Corbyn’s weakness may paradoxically prove useful to the broader party – voters who like the party or their local MP, but dislike the party’s leader, can be reassured that he has little chance of governing. Labour can also frame the election as a last chance to prevent a landslide Conservative government, liberated to pursue a full-blooded rightwing agenda for the first time in a generation.

Turnout may be low, as voters tired of repeated elections tune out of a contest whose result already looks all but certain, with unpredictable results. This may also play in Labour’s favour if voters in heartland seats, torn between their historical loyalty to Labour and current preference for Brexit and May, resolve these internal tensions by sitting out this contest. Alternatively, it could hurt Labour if energised Conservative Brexiters turn out in droves while Labour’s more lukewarm supporters stay home.

The worst case scenario for May would be a marginal increase in her majority, but a major increase in the difficulty of managing it, as modest gains from Labour, achieved mainly by eating into the Ukip vote, are mostly offset by losses to the Liberal Democrats, achieved in part by recruiting Conservative Remain voters. May would then face trouble on both wings of her party.

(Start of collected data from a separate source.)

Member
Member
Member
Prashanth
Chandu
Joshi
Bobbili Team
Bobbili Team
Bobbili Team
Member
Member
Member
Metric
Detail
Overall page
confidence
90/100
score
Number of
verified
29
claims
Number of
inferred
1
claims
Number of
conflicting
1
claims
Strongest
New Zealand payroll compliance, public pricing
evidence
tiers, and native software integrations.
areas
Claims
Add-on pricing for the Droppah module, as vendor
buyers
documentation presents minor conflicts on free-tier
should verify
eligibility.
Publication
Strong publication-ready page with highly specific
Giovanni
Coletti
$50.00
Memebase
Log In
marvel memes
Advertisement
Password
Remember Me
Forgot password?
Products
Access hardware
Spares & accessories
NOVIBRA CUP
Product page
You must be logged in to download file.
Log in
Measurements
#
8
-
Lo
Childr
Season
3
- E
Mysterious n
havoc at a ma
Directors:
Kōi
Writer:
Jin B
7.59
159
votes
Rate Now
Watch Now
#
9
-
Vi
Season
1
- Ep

Hardline Eurosceptics would be reinforced by new MPs aware that they owe their victory to Ukip votes, while Conservatives who have just survived close races against resurgent Liberal Democrats would be more reluctant to endorse a hardline approach on Brexit. May’s authority would also be eroded, as such a result would fall well short of her party’s sky-high expectations.

While the Conservatives begin as strong favourites, the scale of their victory remains highly uncertain, and dependent on a complicated and fragmented political competition. There are two ways to think about the electoral battlefield. The traditional, and simpler, way is to focus on the overall swing between the two parties. The current polling average has the Conservatives around 45% and Labour around 25% – a 6.5-point swing from Labour to the Conservatives since 2015. A swing this size could deliver 60 Labour seats to the Tories, most likely resulting in a three-figure majority. However, even a relatively modest decline in this gap could substantially cut into these gains, because there are fewer traditional Labour-Conservative marginal seats than in any election since at least 1955. A swing of around five points delivered 87 Labour seats in 2010; a similar swing this year would yield around 40. The concentration of both parties’ votes in very safe seats reduces the chances of a Conservative landslide or a Labour wipeout.

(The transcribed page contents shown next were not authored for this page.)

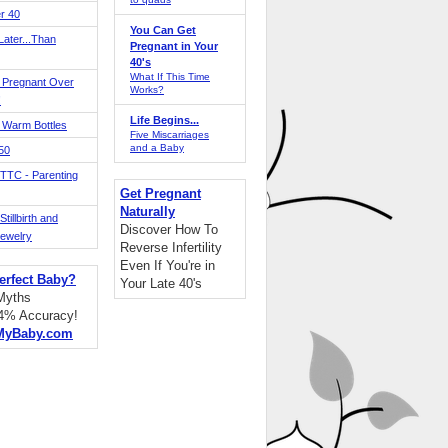
r 40
You Can Get
ater...Than
Pregnant in Your
40's
What If This Time
 Pregnant Over
Works?
!
Life Begins...
 Warm Bottles
Five Miscarriages
and a Baby
 50
TTC - Parenting
Get Pregnant
Naturally
tillbirth and
Discover How To
Jewelry
Reverse Infertility
Even If You're in
erfect Baby?
Your Late 40's
 Myths
94% Accuracy!
MyBaby.com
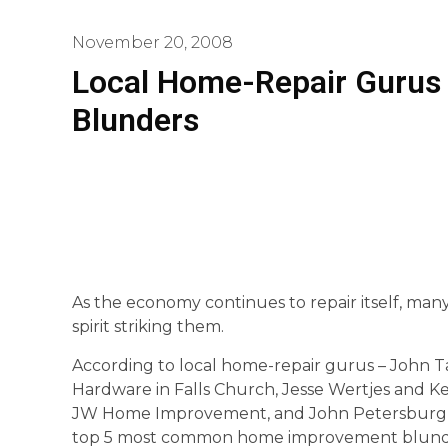
November 20, 2008
Local Home-Repair Gurus 
Blunders
As the economy continues to repair itself, ma
spirit striking them.
According to local home-repair gurus – John T
Hardware in Falls Church, Jesse Wertjes and 
JW Home Improvement, and John Petersburg, 
top 5 most common home improvement blund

The two-party swing is, however, only part of the story in a country where vote choices are now fragmented, and may be further disrupted by the new divides over Brexit. Patterns of switching to and from Ukip could prove crucial. May’s embrace of Brexit has made the Conservatives more attractive to the 3.9 million voters who backed Ukip in 2015, while socially conservative, “left-behind” traditional Labour voters may be more attracted to Ukip as an outlet for protest votes against Corbyn. Angry and energised Remain voters may switch from both main parties to the Liberal Democrats in seats where the Lib Dems have little chance of victory, with unpredictable effects on the result.

These complicated dynamics may be magnified in open seats, as retiring MPs lose their personal vote and local loyalties give way to national trends. Swings could be unusually large and variable, depending on how these shifts combine locally. Apparently safe Labour seats could be jeopardised if Labour simultaneously leaks Remain votes to the Liberal Democrats and Leave votes to Ukip, while the Conservatives squeeze a large 2015 Ukip vote. Conservative seats could fall against the tide if Remain-voting Tories desert May’s Brexit agenda in large numbers.

Such speculations highlight the larger question hanging over the Brexit election: will this be a “politics as usual” election, with large but predictable swings of the electoral pendulum, or will the divisive debate over Brexit trigger more fundamental and unpredictable shifts in voting behaviour? While the former looks more likely, the latter can’t be ruled out – voters, like prime ministers, have not lost their capacity to spring surprises.